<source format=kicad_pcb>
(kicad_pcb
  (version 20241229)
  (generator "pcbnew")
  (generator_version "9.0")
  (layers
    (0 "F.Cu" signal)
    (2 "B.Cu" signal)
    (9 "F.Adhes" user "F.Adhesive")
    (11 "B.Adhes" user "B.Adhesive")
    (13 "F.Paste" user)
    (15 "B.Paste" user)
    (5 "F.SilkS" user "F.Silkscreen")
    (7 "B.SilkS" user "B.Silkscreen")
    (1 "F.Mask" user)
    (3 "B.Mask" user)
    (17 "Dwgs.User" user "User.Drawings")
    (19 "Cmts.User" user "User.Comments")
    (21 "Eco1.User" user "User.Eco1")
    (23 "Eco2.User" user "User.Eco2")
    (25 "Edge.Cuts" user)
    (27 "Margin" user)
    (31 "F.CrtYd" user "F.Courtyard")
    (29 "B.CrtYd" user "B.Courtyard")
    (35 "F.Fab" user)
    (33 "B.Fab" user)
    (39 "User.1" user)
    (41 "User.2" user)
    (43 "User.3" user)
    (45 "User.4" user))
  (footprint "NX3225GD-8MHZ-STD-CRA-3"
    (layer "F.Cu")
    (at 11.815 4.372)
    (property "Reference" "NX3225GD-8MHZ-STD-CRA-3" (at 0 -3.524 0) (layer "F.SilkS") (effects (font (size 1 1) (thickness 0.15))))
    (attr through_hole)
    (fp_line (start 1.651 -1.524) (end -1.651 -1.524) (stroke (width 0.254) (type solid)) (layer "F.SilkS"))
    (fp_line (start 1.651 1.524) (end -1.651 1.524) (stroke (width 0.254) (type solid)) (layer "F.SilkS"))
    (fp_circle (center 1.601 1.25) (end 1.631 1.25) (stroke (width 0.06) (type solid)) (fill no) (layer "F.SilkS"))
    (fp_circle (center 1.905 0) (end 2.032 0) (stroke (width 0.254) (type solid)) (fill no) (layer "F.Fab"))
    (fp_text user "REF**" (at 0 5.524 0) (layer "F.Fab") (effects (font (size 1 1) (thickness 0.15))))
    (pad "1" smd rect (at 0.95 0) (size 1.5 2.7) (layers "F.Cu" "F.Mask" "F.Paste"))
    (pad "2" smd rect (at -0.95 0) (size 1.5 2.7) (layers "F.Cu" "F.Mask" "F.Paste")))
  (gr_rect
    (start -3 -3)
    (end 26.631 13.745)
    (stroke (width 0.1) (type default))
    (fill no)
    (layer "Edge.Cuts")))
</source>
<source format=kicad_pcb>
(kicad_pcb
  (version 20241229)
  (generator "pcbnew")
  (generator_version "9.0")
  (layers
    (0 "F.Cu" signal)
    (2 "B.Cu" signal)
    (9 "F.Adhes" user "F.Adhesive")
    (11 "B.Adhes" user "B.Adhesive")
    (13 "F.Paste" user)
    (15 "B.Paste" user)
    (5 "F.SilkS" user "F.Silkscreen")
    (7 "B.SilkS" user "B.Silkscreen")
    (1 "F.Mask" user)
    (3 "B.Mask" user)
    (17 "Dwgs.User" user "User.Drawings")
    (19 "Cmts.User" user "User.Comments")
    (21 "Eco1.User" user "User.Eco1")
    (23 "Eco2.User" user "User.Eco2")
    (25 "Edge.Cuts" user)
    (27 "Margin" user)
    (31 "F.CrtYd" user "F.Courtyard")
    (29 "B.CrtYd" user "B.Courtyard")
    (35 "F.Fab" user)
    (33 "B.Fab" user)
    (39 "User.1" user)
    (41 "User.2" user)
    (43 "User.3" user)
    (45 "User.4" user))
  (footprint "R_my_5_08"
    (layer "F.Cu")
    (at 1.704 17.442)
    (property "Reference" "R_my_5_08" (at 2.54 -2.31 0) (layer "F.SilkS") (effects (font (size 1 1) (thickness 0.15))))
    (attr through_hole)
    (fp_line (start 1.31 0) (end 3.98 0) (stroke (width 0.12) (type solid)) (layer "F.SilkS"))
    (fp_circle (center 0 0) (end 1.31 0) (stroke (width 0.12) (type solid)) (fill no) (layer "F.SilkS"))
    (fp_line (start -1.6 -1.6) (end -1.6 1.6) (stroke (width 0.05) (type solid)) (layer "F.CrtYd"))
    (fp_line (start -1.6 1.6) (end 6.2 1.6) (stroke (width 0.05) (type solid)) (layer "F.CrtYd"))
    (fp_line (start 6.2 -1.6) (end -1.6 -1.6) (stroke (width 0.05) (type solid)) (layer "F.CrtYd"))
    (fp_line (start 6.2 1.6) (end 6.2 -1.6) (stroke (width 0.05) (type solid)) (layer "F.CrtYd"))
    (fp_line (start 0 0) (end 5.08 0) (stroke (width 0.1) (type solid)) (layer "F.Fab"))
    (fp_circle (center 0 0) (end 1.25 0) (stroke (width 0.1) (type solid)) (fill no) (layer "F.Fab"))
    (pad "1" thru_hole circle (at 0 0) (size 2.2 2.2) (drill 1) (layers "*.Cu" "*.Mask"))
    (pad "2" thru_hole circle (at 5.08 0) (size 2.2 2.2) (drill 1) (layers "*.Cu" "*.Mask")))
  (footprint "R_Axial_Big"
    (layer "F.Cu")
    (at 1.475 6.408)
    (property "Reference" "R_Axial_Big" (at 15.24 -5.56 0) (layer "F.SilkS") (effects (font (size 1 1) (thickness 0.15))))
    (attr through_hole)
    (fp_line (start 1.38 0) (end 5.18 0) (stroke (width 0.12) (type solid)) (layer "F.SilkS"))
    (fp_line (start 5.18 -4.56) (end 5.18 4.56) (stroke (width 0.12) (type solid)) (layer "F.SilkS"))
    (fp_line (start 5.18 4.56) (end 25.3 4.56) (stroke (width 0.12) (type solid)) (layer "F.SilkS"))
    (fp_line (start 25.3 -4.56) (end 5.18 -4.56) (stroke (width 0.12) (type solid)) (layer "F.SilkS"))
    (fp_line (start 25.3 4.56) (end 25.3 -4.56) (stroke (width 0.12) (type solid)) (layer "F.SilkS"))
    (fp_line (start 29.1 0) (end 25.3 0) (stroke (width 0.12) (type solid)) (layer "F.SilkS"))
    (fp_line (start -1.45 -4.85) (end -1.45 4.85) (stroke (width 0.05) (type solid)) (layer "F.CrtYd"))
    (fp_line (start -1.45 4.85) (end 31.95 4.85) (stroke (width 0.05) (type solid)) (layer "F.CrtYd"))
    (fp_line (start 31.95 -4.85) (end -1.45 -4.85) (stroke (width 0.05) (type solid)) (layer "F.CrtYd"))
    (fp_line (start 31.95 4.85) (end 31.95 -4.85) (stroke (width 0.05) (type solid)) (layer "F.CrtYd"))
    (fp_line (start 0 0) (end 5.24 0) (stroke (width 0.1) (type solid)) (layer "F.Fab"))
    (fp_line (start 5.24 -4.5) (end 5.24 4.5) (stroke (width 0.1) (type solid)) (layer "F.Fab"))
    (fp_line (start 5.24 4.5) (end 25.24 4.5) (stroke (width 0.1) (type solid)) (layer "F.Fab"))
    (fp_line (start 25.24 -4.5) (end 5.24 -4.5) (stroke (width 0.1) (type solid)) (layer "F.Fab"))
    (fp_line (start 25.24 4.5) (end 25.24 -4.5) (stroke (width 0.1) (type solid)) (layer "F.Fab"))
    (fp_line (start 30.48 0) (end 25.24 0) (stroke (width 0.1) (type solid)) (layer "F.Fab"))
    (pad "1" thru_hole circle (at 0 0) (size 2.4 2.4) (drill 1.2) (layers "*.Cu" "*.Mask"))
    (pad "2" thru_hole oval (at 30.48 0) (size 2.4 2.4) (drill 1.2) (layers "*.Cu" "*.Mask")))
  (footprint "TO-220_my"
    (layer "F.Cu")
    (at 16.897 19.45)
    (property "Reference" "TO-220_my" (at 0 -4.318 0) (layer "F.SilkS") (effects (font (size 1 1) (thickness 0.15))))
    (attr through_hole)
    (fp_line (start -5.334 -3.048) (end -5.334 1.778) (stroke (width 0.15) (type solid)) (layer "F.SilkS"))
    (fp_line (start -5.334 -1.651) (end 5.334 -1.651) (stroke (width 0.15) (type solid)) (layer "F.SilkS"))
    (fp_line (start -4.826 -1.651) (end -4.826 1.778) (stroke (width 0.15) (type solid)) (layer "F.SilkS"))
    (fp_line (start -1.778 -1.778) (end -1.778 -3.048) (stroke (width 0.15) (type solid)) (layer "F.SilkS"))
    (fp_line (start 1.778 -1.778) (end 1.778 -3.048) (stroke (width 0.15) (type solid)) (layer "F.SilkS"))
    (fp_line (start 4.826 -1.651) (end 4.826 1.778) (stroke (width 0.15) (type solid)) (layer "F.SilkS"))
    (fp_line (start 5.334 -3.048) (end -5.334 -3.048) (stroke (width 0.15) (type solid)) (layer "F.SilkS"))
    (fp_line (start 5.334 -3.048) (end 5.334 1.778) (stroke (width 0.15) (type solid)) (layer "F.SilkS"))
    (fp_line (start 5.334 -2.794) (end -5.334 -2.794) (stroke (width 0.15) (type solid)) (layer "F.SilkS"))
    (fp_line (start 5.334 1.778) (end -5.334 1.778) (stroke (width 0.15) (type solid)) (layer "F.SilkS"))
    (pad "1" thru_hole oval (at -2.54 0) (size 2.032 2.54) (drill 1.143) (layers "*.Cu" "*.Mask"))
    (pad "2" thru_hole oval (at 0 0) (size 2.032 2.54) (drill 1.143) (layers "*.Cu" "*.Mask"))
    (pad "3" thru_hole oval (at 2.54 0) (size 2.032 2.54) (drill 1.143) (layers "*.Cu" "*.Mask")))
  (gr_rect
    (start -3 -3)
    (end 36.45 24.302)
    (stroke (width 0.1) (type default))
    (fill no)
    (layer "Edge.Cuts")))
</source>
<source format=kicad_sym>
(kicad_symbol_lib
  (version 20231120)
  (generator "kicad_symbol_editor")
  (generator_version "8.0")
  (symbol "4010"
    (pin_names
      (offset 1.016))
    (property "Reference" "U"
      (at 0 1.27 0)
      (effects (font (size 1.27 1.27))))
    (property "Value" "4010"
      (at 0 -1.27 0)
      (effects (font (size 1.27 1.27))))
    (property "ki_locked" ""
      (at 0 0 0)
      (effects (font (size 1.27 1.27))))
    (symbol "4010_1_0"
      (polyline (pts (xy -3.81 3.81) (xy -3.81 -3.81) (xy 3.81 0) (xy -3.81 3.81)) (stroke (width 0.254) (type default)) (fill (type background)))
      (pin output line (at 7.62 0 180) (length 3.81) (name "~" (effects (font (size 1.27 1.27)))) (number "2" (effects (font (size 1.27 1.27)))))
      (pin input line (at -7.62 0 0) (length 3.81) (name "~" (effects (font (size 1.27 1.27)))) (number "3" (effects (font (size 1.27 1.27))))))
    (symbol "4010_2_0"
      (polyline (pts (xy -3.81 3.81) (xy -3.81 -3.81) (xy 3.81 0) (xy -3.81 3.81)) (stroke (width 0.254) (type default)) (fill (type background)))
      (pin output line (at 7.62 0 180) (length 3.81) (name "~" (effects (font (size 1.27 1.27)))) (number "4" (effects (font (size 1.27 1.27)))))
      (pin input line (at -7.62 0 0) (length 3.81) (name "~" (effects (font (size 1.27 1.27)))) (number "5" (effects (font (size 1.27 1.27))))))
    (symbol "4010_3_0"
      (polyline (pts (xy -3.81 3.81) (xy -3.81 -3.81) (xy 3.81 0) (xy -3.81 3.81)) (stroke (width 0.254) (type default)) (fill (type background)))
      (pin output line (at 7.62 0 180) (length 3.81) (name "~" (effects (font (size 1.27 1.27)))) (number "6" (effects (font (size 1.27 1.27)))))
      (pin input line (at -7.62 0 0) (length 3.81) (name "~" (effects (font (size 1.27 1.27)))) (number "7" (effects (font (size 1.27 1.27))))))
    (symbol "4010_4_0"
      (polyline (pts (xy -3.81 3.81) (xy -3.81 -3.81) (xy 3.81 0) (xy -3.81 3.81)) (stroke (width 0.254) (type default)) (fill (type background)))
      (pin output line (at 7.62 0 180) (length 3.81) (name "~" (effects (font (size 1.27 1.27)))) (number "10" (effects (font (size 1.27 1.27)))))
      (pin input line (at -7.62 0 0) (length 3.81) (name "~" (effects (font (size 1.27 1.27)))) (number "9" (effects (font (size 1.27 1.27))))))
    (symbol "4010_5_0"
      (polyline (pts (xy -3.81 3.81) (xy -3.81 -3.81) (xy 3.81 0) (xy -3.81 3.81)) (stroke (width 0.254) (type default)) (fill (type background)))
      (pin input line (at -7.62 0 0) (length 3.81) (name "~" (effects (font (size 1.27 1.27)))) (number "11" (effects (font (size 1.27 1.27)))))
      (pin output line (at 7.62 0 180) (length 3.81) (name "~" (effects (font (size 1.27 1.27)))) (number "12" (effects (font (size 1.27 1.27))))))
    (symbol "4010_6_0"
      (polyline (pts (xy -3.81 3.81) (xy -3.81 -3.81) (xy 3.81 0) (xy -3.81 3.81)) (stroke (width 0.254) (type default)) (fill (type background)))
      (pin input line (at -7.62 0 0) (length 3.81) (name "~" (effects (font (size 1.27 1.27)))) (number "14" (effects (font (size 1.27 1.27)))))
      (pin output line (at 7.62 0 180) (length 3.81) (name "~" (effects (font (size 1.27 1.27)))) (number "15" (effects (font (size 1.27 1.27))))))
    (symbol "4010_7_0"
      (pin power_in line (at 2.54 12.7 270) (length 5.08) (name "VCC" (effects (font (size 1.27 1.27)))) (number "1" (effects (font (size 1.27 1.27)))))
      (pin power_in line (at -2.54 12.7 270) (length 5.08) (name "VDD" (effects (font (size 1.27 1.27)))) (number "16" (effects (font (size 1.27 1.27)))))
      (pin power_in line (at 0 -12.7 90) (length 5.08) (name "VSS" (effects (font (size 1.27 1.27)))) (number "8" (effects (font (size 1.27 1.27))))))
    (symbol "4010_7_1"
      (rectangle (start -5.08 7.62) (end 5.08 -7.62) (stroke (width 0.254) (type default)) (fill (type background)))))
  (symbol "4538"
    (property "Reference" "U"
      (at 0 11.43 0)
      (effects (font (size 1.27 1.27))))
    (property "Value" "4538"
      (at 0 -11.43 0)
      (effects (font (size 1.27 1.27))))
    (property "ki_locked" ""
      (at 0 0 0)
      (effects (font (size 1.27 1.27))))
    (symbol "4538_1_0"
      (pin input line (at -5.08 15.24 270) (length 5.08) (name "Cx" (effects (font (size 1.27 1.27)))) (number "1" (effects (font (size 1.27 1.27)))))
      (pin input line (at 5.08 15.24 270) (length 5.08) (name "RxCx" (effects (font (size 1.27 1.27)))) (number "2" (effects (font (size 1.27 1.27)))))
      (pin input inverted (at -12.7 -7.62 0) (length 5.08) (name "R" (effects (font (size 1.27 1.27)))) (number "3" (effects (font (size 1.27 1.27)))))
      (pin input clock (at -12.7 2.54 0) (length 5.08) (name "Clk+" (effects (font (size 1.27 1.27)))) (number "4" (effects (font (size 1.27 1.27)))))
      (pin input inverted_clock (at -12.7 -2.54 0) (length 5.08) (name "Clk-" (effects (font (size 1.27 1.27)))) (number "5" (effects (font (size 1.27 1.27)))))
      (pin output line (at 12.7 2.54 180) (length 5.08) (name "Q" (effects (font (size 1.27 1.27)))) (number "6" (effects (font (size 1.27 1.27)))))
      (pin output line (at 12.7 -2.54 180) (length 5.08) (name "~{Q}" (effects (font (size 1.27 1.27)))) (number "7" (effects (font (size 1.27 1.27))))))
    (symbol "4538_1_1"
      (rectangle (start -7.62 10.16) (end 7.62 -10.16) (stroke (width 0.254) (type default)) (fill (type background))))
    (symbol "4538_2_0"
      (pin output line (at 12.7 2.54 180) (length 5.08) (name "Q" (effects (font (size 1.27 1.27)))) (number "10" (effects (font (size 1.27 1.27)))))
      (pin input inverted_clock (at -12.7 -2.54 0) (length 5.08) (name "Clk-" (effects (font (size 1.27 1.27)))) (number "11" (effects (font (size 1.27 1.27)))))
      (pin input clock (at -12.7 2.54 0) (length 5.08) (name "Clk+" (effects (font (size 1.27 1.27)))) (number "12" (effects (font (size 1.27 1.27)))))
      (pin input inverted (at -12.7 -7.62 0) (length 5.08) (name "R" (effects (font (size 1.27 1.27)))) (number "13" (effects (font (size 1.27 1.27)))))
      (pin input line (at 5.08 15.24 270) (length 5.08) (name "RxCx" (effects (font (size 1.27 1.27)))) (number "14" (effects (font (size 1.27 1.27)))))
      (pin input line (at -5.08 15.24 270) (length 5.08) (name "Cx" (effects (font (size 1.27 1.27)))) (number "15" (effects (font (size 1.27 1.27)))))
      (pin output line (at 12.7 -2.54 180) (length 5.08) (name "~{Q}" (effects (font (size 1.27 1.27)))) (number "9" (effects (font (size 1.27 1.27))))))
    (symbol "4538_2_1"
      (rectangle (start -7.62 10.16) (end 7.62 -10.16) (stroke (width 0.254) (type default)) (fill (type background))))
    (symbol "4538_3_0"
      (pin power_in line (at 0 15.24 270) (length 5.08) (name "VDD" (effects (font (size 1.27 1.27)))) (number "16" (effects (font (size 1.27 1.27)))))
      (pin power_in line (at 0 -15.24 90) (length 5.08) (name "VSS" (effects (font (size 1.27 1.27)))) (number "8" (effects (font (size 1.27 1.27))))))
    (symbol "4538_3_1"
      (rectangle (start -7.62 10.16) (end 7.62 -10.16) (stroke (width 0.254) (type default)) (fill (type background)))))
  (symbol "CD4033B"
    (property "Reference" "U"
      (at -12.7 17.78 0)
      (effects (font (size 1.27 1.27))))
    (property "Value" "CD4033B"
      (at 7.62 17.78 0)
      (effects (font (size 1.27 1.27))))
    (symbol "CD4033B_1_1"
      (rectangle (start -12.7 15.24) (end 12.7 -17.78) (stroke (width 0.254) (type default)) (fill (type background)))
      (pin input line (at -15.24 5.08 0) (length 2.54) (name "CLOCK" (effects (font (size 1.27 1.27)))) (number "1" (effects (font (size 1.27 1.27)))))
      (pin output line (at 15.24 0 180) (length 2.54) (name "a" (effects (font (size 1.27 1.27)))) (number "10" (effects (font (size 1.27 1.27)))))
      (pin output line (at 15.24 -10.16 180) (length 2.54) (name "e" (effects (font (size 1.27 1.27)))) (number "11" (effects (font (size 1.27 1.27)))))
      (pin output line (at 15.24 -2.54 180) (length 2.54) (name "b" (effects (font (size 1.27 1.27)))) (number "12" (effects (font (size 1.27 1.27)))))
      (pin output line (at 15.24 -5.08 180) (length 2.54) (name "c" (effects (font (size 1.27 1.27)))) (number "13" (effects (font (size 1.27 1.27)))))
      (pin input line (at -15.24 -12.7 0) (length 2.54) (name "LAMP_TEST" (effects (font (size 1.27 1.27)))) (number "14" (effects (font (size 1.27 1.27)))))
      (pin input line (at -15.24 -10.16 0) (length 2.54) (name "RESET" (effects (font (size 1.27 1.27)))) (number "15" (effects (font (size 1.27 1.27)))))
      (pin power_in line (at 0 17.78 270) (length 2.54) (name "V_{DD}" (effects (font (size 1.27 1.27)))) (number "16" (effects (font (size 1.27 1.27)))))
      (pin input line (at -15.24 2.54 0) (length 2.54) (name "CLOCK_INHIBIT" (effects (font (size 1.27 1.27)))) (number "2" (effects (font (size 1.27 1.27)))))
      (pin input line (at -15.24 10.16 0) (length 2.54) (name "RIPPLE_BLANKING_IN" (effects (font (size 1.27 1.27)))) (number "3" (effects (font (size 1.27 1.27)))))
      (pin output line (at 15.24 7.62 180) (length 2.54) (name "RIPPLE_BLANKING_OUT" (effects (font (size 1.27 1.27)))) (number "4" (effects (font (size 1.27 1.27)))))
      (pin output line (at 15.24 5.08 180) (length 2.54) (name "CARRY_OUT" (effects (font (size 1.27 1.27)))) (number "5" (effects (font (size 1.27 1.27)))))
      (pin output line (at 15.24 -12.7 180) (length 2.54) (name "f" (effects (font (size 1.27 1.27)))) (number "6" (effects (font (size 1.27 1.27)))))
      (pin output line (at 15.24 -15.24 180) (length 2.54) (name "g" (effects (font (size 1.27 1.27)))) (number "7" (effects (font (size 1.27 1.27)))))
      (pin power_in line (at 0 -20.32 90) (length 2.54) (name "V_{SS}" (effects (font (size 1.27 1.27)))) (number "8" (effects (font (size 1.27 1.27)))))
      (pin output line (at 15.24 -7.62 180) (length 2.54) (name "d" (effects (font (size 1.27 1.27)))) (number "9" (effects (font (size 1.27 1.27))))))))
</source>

........

WHAT IS REQUIRED: Using the records above, write out exactly the lines between the one holding "(fp_line (start 30.48" and the one holding "(at 16.897 19.45)", inclusive; leave everything else out.

TASK RESPONSE:
    (fp_line (start 30.48 0) (end 25.24 0) (stroke (width 0.1) (type solid)) (layer "F.Fab"))
    (pad "1" thru_hole circle (at 0 0) (size 2.4 2.4) (drill 1.2) (layers "*.Cu" "*.Mask"))
    (pad "2" thru_hole oval (at 30.48 0) (size 2.4 2.4) (drill 1.2) (layers "*.Cu" "*.Mask")))
  (footprint "TO-220_my"
    (layer "F.Cu")
    (at 16.897 19.45)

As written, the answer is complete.